⟨

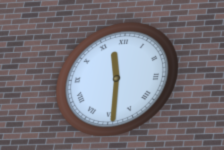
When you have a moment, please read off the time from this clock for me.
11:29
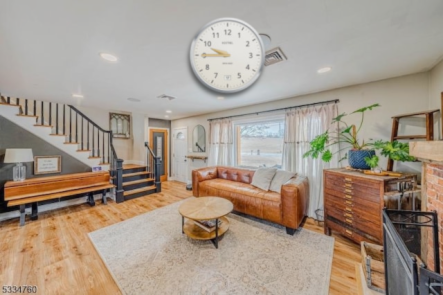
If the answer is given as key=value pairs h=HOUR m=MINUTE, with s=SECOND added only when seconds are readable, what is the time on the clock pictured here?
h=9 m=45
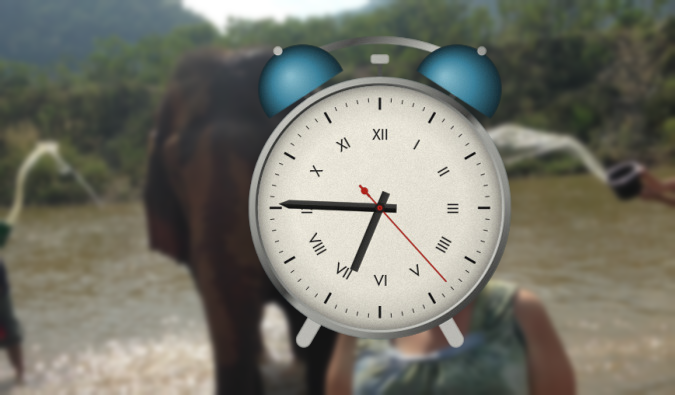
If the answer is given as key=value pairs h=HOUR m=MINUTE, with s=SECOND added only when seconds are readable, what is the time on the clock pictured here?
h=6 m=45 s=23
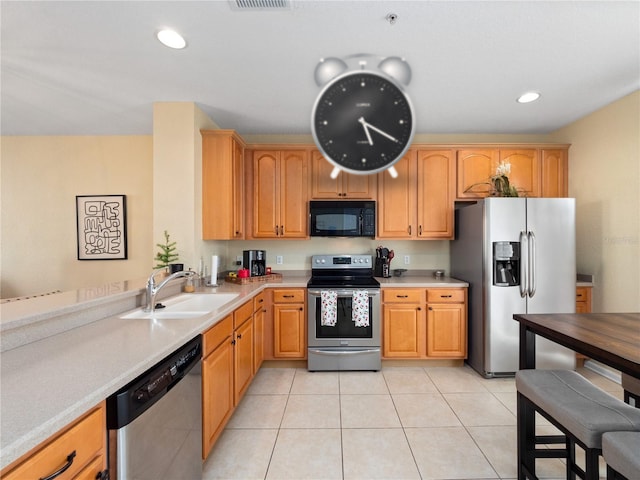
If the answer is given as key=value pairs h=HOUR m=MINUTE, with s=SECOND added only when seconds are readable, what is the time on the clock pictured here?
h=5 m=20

⟩

GIVEN INSTRUCTION
Quote the text of every entry above word for word, leaving out the pictures.

WORKED SOLUTION
When you have a moment, please read off the time from this clock for me.
11:29
If the answer is given as key=value pairs h=HOUR m=MINUTE, with s=SECOND added only when seconds are readable, what is the time on the clock pictured here?
h=9 m=45
If the answer is given as key=value pairs h=HOUR m=MINUTE, with s=SECOND added only when seconds are readable, what is the time on the clock pictured here?
h=6 m=45 s=23
If the answer is given as key=value pairs h=HOUR m=MINUTE, with s=SECOND added only when seconds are readable, what is the time on the clock pictured here?
h=5 m=20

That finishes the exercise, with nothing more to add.